LTW: As well as the 2001 trip to Japan you returned for dates in 2008. How did those gigs compare, did you find a new younger fan base?
A lot of those who came to see us in 2001 also came in 2008. By 2008 a lot more had discovered our music hence being able to play in several other cities around the country using The Bullet Train as our tour bus, totally amazing experience! The audience in Japan was always a lot younger than us, around 20 years on average, a lot now follow us on Social Media, and from that I managed to track down the girl who got on stage in Tokyo and sang along, which can be heard on the live track.
LTW: When did you become aware of the Emily’s Army cover? Were you aware of the Green Day connection straight away?
Since 2001 I have constantly searched the web for information on Fast Cars, some information I didn’t know or remember myself!
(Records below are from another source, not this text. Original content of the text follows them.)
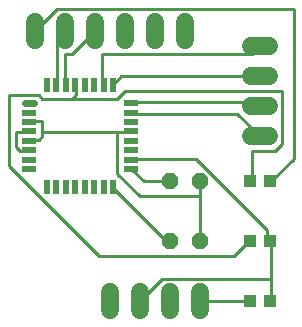
<source format=gbr>
G75*
%MOIN*%
%OFA0B0*%
%FSLAX24Y24*%
%IPPOS*%
%LPD*%
%AMOC8*
5,1,8,0,0,1.08239X$1,22.5*
%
%ADD10C,0.0217*%
%ADD11R,0.0500X0.0217*%
%ADD12R,0.0217X0.0500*%
%ADD13C,0.0600*%
%ADD14R,0.0394X0.0433*%
%ADD15R,0.0433X0.0394*%
%ADD16OC8,0.0520*%
%ADD17C,0.0100*%
D10*
X002768Y017702D02*
X003052Y017702D01*
X002768Y017702D02*
X002768Y017702D01*
X003052Y017702D01*
X003052Y017702D01*
D11*
X002910Y017387D03*
X002910Y017072D03*
X002910Y016757D03*
X002910Y016443D03*
X002910Y016128D03*
X002910Y015813D03*
X002910Y015498D03*
X006290Y015498D03*
X006290Y015813D03*
X006290Y016128D03*
X006290Y016443D03*
X006290Y016757D03*
X006290Y017072D03*
X006290Y017387D03*
X006290Y017702D03*
D12*
X005702Y018290D03*
X005387Y018290D03*
X005072Y018290D03*
X004757Y018290D03*
X004443Y018290D03*
X004128Y018290D03*
X003813Y018290D03*
X003498Y018290D03*
X003498Y014910D03*
X003813Y014910D03*
X004128Y014910D03*
X004443Y014910D03*
X004757Y014910D03*
X005072Y014910D03*
X005387Y014910D03*
X005702Y014910D03*
D13*
X005600Y011400D02*
X005600Y010800D01*
X006600Y010800D02*
X006600Y011400D01*
X007600Y011400D02*
X007600Y010800D01*
X008600Y010800D02*
X008600Y011400D01*
X010300Y016600D02*
X010900Y016600D01*
X010900Y017600D02*
X010300Y017600D01*
X010300Y018600D02*
X010900Y018600D01*
X010900Y019600D02*
X010300Y019600D01*
X008100Y019800D02*
X008100Y020400D01*
X007100Y020400D02*
X007100Y019800D01*
X006100Y019800D02*
X006100Y020400D01*
X005100Y020400D02*
X005100Y019800D01*
X004100Y019800D02*
X004100Y020400D01*
X003100Y020400D02*
X003100Y019800D01*
D14*
X010265Y013100D03*
X010935Y013100D03*
D15*
X010935Y011100D03*
X010265Y011100D03*
X010265Y015100D03*
X010935Y015100D03*
D16*
X008600Y015100D03*
X007600Y015100D03*
X007600Y013100D03*
X008600Y013100D03*
D17*
X008600Y014600D01*
X006600Y014600D01*
X005850Y015350D01*
X005850Y016725D01*
X006225Y016725D01*
X006290Y016757D01*
X005850Y016725D02*
X003350Y016725D01*
X003350Y016600D01*
X003225Y016475D01*
X002975Y016475D01*
X002910Y016443D01*
X002850Y016725D02*
X002475Y016725D01*
X002475Y016225D01*
X002600Y016100D01*
X002850Y016100D01*
X002910Y016128D01*
X002850Y016725D02*
X002910Y016757D01*
X002910Y017072D02*
X002975Y017100D01*
X003350Y017100D01*
X003350Y016725D01*
X002225Y015600D02*
X002225Y017975D01*
X003225Y017975D01*
X003350Y017850D01*
X004350Y017850D01*
X005850Y017850D01*
X006100Y018100D01*
X011350Y018100D01*
X011350Y016350D01*
X011100Y016100D01*
X010350Y016100D01*
X010350Y015100D01*
X010265Y015100D01*
X010935Y015100D02*
X010975Y015100D01*
X011725Y015850D01*
X011725Y020850D01*
X003850Y020850D01*
X003100Y020100D01*
X003850Y020100D02*
X004100Y020100D01*
X003850Y020100D02*
X003850Y018350D01*
X003813Y018290D01*
X004100Y018350D02*
X004128Y018290D01*
X004100Y018350D02*
X004100Y019350D01*
X004350Y019350D01*
X005100Y020100D01*
X005350Y019350D02*
X010350Y019350D01*
X010600Y019600D01*
X010600Y018600D02*
X005975Y018600D01*
X005725Y018350D01*
X005702Y018290D01*
X005387Y018290D02*
X005350Y018350D01*
X005350Y019350D01*
X004443Y018290D02*
X004475Y018225D01*
X004475Y017975D01*
X004350Y017850D01*
X006290Y017702D02*
X006350Y017725D01*
X010475Y017725D01*
X010600Y017600D01*
X009850Y017350D02*
X010600Y016600D01*
X009850Y017350D02*
X006350Y017350D01*
X006290Y017387D01*
X006350Y015850D02*
X006290Y015813D01*
X006350Y015850D02*
X008475Y015850D01*
X010850Y013475D01*
X010850Y013100D01*
X010935Y013100D01*
X010975Y013100D01*
X010975Y011850D01*
X007350Y011850D01*
X006600Y011100D01*
X005225Y012600D02*
X002225Y015600D01*
X005702Y014910D02*
X005725Y014850D01*
X007475Y013100D01*
X007600Y013100D01*
X008600Y014600D02*
X008600Y015100D01*
X007600Y015100D02*
X006725Y015100D01*
X006350Y015475D01*
X006290Y015498D01*
X005225Y012600D02*
X009725Y012600D01*
X010225Y013100D01*
X010265Y013100D01*
X010975Y011850D02*
X010975Y011100D01*
X010935Y011100D01*
X010265Y011100D02*
X008600Y011100D01*
M02*

</source>
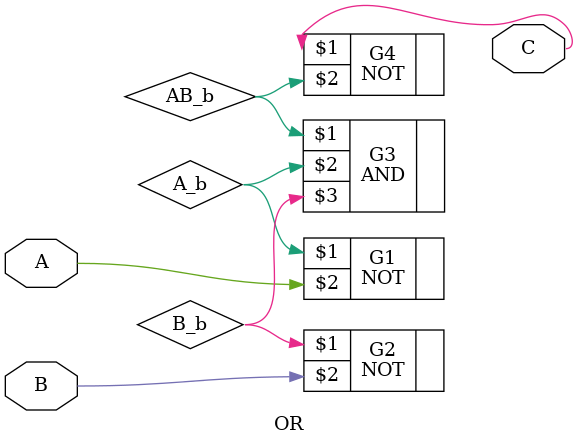
<source format=v>
module OR(C, A, B);
    output C;
    input A, B;
    wire A_b, B_b, AB_b;

    NOT G1(A_b, A);
    NOT G2(B_b, B);
    AND G3(AB_b, A_b, B_b);
    NOT G4(C, AB_b);

endmodule

</source>
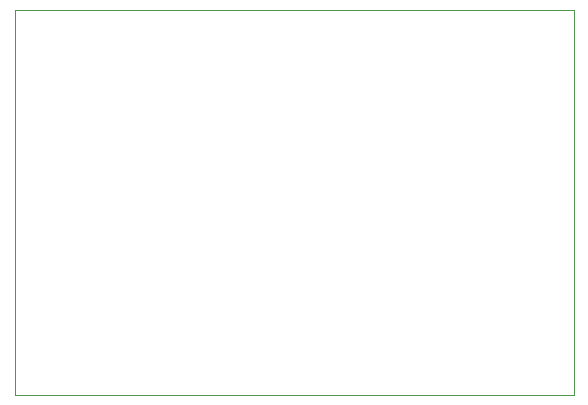
<source format=gbr>
G04 #@! TF.FileFunction,Profile,NP*
%FSLAX46Y46*%
G04 Gerber Fmt 4.6, Leading zero omitted, Abs format (unit mm)*
G04 Created by KiCad (PCBNEW (2015-07-31 BZR 6030)-product) date Sat Sep 12 09:44:37 2015*
%MOMM*%
G01*
G04 APERTURE LIST*
%ADD10C,0.100000*%
G04 APERTURE END LIST*
D10*
X215597000Y-73519600D02*
X168251400Y-73519600D01*
X215597000Y-40956800D02*
X215597000Y-73519600D01*
X168251400Y-40956800D02*
X215597000Y-40956800D01*
X168251400Y-73519600D02*
X168251400Y-40956800D01*
M02*

</source>
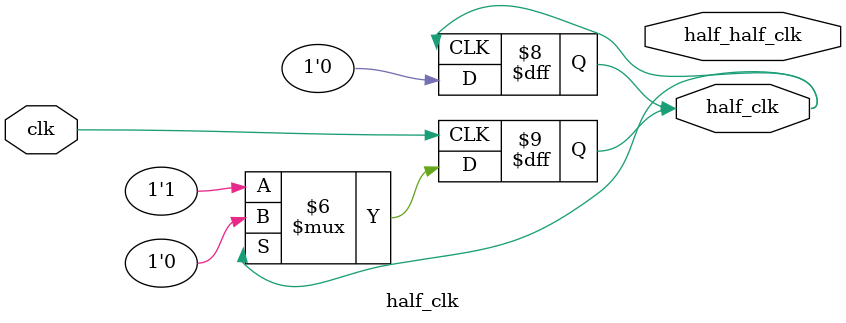
<source format=v>
module half_clk(
    input clk,
    output reg half_clk, half_half_clk
);

always @(posedge clk)
begin
	if(clk)
	begin
		if(half_clk == 1'd1)
			half_clk <= 1'd0;
		else
			half_clk <= 1'd1;
	end
	else
		half_clk <= half_clk;
end

always @(posedge half_clk)
begin
 	if(half_clk)
	begin
		if(half_clk == 1'd1)
			half_clk <= 1'd0;
		else
			half_clk <= 1'd1;
	end
	else
		half_clk <= half_clk;   
end

endmodule
</source>
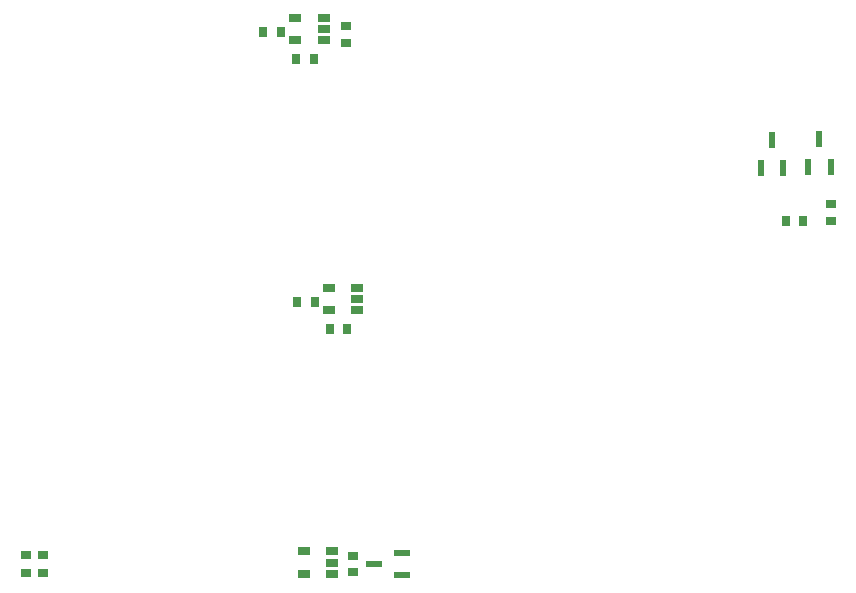
<source format=gbr>
%TF.GenerationSoftware,Altium Limited,Altium Designer,18.1.7 (191)*%
G04 Layer_Color=128*
%FSLAX43Y43*%
%MOMM*%
%TF.FileFunction,Paste,Bot*%
%TF.Part,Single*%
G01*
G75*
%TA.AperFunction,SMDPad,CuDef*%
%ADD19R,0.900X0.700*%
%ADD20R,0.600X1.450*%
%ADD21R,0.700X0.900*%
%ADD22R,1.100X0.650*%
%ADD23R,1.450X0.600*%
%ADD24R,0.900X0.800*%
D19*
X21775Y24057D02*
D03*
Y25557D02*
D03*
X23200Y24057D02*
D03*
Y25557D02*
D03*
X89953Y55341D02*
D03*
Y53841D02*
D03*
D20*
X89926Y58420D02*
D03*
X88026D02*
D03*
X88976Y60770D02*
D03*
X85913Y58388D02*
D03*
X84013D02*
D03*
X84963Y60738D02*
D03*
D21*
X86119Y53841D02*
D03*
X87619D02*
D03*
X44736Y47037D02*
D03*
X46236D02*
D03*
X49011Y44737D02*
D03*
X47511D02*
D03*
X46160Y67604D02*
D03*
X44660D02*
D03*
X41885Y69904D02*
D03*
X43385D02*
D03*
D22*
X49861Y48187D02*
D03*
Y47237D02*
D03*
Y46287D02*
D03*
X47461D02*
D03*
Y48187D02*
D03*
X47722Y25886D02*
D03*
Y24936D02*
D03*
Y23986D02*
D03*
X45322D02*
D03*
Y25886D02*
D03*
X47010Y71054D02*
D03*
Y70104D02*
D03*
Y69154D02*
D03*
X44610D02*
D03*
Y71054D02*
D03*
D23*
X53622Y25761D02*
D03*
Y23861D02*
D03*
X51272Y24811D02*
D03*
D24*
X49447Y25511D02*
D03*
Y24111D02*
D03*
X48903Y68958D02*
D03*
Y70358D02*
D03*
%TF.MD5,4fb2d349668d88abbe7203f1d4867ea7*%
M02*

</source>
One day I found the cover by Emily’s Army and contacted the band and was blown away when they said Billie Joe Armstrong (Green Day) had suggested they cover it (and later produced it for their 2nd album). That’s when I found out his son was the drummer! When they toured the UK they asked us to be special guests on the bill at Sound Control Manchester, their singer joined us on stage when we played it; and me and Steve went out when they played it, that was the first time we had played to a younger UK audience and we got quite a few new followers from that.
LTW: After this cover was there an increased interest in the band? I guess that Social Media / Streaming was really kicking in at this point so was there an uptake in people searching you out?
Yes, a lot of their followers thought it was their song and were surprised it was from 1979 by an unknown UK band so much so someone put our version on YouTube and it’s had over 105,000 views and the latest is Spotify where it’s had over 56,000 plays both increasing daily.
LTW: You’ve gigged sporadically over the years but sadly Craig Hilton, ‘the man behind the sound of the band‘, passed away in January. Is Once Again … I’m Lost For Words the ‘full stop’ for Fast Cars?
We hope not, we are still saddened about Craig’s passing, we have known him for over 50 years as he was a school friend of Steve’s long before the bands. We have a few guitarists in mind that we would like to rehearse with, just waiting on when it’s safe. There is already a gig next February for the Pete Shelley Memorial Campaign in his hometown of Leigh and others pencilled in waiting on the outcome.